Records excerpted from a collection:
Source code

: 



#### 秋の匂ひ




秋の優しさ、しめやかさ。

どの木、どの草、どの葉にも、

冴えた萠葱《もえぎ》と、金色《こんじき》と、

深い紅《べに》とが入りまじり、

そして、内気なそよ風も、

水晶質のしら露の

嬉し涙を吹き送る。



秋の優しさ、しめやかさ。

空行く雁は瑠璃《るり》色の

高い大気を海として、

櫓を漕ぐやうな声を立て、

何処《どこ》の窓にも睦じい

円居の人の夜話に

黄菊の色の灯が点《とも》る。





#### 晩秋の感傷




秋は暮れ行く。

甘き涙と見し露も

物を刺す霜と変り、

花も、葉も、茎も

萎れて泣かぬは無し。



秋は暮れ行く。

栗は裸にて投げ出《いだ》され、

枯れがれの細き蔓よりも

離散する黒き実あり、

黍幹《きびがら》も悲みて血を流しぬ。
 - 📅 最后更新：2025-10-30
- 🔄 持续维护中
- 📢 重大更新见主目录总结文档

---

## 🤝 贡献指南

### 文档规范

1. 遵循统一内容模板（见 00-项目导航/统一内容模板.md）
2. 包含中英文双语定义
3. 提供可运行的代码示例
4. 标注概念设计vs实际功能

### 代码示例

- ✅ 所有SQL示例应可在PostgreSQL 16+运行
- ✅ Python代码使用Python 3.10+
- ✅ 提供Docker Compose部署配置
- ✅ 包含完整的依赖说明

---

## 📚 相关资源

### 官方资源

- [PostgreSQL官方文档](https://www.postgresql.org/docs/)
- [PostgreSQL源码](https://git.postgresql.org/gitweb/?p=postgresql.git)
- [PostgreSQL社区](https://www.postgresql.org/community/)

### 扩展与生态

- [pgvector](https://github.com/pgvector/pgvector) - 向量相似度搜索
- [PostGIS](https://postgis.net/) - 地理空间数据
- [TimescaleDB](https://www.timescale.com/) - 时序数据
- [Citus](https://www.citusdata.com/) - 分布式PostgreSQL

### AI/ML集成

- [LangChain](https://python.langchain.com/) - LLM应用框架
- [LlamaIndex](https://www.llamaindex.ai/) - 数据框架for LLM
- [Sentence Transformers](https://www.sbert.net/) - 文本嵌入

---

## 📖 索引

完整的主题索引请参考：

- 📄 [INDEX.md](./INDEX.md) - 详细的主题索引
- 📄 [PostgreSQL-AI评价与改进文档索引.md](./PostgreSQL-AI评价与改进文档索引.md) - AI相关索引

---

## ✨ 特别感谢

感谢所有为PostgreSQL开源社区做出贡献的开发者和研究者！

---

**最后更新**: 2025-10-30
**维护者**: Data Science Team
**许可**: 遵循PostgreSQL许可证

EXERCISE INSTRUCTIONS:
Respond with a single number, namely how many lines of the entries contain the word "https".

REPLY TO THE TASK:
10